My ethnographic approach is through textual research, case vignettes from my psychotherapy practice, transcript analysis from filmed interviews, and accounts of experiences of time in therapy from patients’ self-reports. I state why I have not given significant space to time within the discipline of physics, finding this area of thought has a more abstract and mathematical approach not directly applicable to human nature or psychotherapy. However, I summarise some of Newton, Einstein, Hawking, and Barbour’s contributions, since their ideas form a backdrop to Western thinking about the nature of mankind and our universe, and thus inform the philosophical sections.

The main therapeutic approaches are Freud and Palazzoli’s conceptual frameworks (psychodynamic and systemic) and their different emphases on time in healing. This provides the reference point for the study. Then, taking the Greeks (Parmenides, Plato, Aristotle) and Augustine, followed by a more modern emphasis on phenomenology, (Husserl, Heidegger, Merleau-Ponty, Sartre, Camus, and Ricoeur, inter alia) the strengths and weaknesses of philosophical explorations of time are critically analysed in terms of psychotherapy.

An interview with a Romanian family bridges philosophical and anthropological perspectives. I explore the effects of conceptualising time, using qualitative research methods, and propose different kinds of socio-politico-historico-cultural time.

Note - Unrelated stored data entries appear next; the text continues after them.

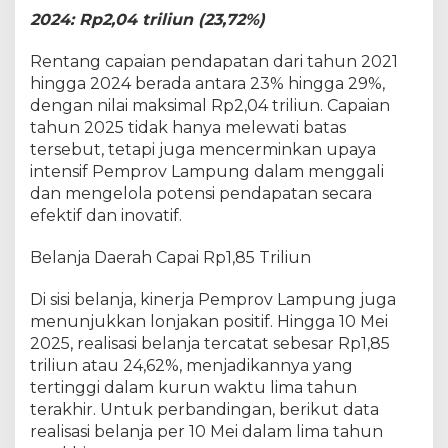
j
2024: Rp2,04 triliun (23,72%)
a
T
e
Rentang capaian pendapatan dari tahun 2021
r
hingga 2024 berada antara 23% hingga 29%,
b
dengan nilai maksimal Rp2,04 triliun. Capaian
a
tahun 2025 tidak hanya melewati batas
i
k
tersebut, tetapi juga mencerminkan upaya
d
intensif Pemprov Lampung dalam menggali
i
dan mengelola potensi pendapatan secara
L
efektif dan inovatif.
i
m
a
Belanja Daerah Capai Rp1,85 Triliun
T
a
Di sisi belanja, kinerja Pemprov Lampung juga
h
menunjukkan lonjakan positif. Hingga 10 Mei
u
2025, realisasi belanja tercatat sebesar Rp1,85
n
T
triliun atau 24,62%, menjadikannya yang
e
tertinggi dalam kurun waktu lima tahun
r
terakhir. Untuk perbandingan, berikut data
a
realisasi belanja per 10 Mei dalam lima tahun
k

Anthropological scholarship more directly helps think about time in psychotherapy. I make detailed reference to two cultures, Balinese and Sora. I then explore the nature of ritual, which provides fertile ground for conceptualising
time in psychotherapy.

Finally, I evaluate these philosophical and anthropological contributions on time to psychodynamic and systemic psychotherapy, and consider implications for fast-changing temporal relationships in contemporary Western societies.